-- start of The data --

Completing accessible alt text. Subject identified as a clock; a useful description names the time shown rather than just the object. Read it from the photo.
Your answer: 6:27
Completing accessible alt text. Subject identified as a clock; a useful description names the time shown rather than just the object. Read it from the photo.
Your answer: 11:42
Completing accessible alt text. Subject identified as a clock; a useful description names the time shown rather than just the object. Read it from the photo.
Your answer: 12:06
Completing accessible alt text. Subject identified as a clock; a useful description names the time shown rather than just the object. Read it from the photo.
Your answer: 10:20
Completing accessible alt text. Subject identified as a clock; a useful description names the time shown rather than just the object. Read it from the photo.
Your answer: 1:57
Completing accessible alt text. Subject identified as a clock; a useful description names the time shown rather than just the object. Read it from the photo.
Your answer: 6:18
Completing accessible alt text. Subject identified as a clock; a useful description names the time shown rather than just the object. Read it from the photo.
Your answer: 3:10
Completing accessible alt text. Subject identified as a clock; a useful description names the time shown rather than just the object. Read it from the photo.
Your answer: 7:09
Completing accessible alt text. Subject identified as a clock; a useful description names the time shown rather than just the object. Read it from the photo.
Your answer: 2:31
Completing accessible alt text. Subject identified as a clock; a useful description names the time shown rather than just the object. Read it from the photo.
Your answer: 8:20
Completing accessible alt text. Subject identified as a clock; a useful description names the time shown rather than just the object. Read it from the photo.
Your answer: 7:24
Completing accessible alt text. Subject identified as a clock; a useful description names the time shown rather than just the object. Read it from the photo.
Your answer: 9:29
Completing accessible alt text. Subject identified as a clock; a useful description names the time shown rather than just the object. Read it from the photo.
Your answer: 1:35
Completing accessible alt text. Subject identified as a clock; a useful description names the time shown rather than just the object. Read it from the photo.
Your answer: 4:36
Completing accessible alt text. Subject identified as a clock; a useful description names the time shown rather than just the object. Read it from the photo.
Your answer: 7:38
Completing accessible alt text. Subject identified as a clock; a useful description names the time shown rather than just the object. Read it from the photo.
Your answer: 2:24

-- end of The data --

**Problem statement**
Recast the data above as a two-column CSV with the header text,answer. Give each text in the data its own row, with the text in the first field and its answer in the second, both quoted, and line breaks changed to spaces.

**Reply**
text,answer
"Completing accessible alt text. Subject identified as a clock; a useful description names the time shown rather than just the object. Read it from the photo. Your answer:","6:27"
"Completing accessible alt text. Subject identified as a clock; a useful description names the time shown rather than just the object. Read it from the photo. Your answer:","11:42"
"Completing accessible alt text. Subject identified as a clock; a useful description names the time shown rather than just the object. Read it from the photo. Your answer:","12:06"
"Completing accessible alt text. Subject identified as a clock; a useful description names the time shown rather than just the object. Read it from the photo. Your answer:","10:20"
"Completing accessible alt text. Subject identified as a clock; a useful description names the time shown rather than just the object. Read it from the photo. Your answer:","1:57"
"Completing accessible alt text. Subject identified as a clock; a useful description names the time shown rather than just the object. Read it from the photo. Your answer:","6:18"
"Completing accessible alt text. Subject identified as a clock; a useful description names the time shown rather than just the object. Read it from the photo. Your answer:","3:10"
"Completing accessible alt text. Subject identified as a clock; a useful description names the time shown rather than just the object. Read it from the photo. Your answer:","7:09"
"Completing accessible alt text. Subject identified as a clock; a useful description names the time shown rather than just the object. Read it from the photo. Your answer:","2:31"
"Completing accessible alt text. Subject identified as a clock; a useful description names the time shown rather than just the object. Read it from the photo. Your answer:","8:20"
"Completing accessible alt text. Subject identified as a clock; a useful description names the time shown rather than just the object. Read it from the photo. Your answer:","7:24"
"Completing accessible alt text. Subject identified as a clock; a useful description names the time shown rather than just the object. Read it from the photo. Your answer:","9:29"
"Completing accessible alt text. Subject identified as a clock; a useful description names the time shown rather than just the object. Read it from the photo. Your answer:","1:35"
"Completing accessible alt text. Subject identified as a clock; a useful description names the time shown rather than just the object. Read it from the photo. Your answer:","4:36"
"Completing accessible alt text. Subject identified as a clock; a useful description names the time shown rather than just the object. Read it from the photo. Your answer:","7:38"
"Completing accessible alt text. Subject identified as a clock; a useful description names the time shown rather than just the object. Read it from the photo. Your answer:","2:24"